══ Provided material ══
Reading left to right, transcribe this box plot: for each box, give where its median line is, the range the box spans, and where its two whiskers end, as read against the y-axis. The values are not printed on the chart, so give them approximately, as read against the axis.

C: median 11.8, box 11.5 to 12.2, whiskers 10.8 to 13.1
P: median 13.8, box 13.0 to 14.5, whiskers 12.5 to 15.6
═══
══ Provided material ══
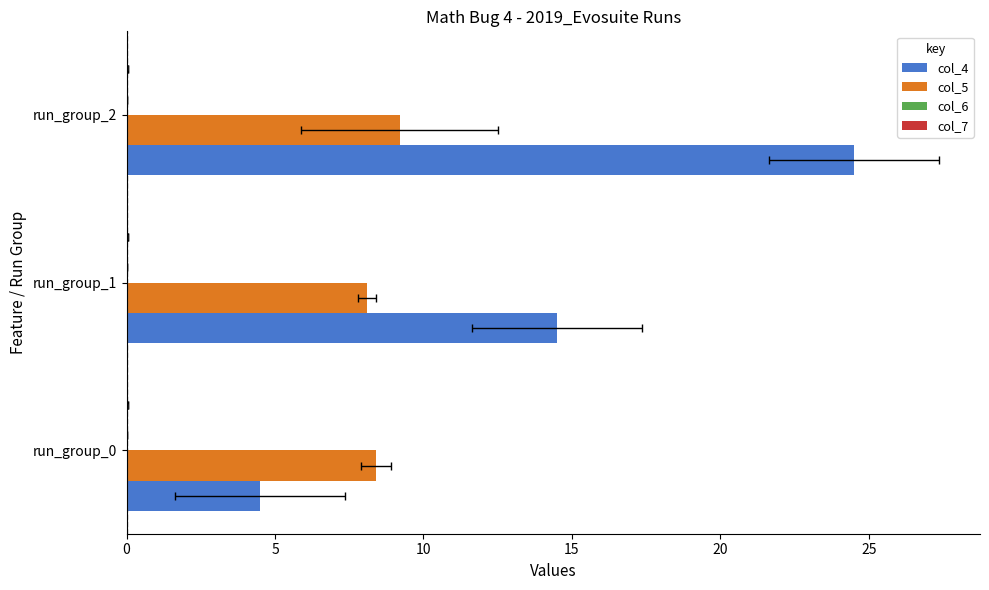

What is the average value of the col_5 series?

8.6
═══
#### [Problem details]
Extract, without alteration, the lines of the listing from the line containing "C: median 11.8, box" through the line containing "P: median 13.8, box", both lines included.

#### [Task solution]
C: median 11.8, box 11.5 to 12.2, whiskers 10.8 to 13.1
P: median 13.8, box 13.0 to 14.5, whiskers 12.5 to 15.6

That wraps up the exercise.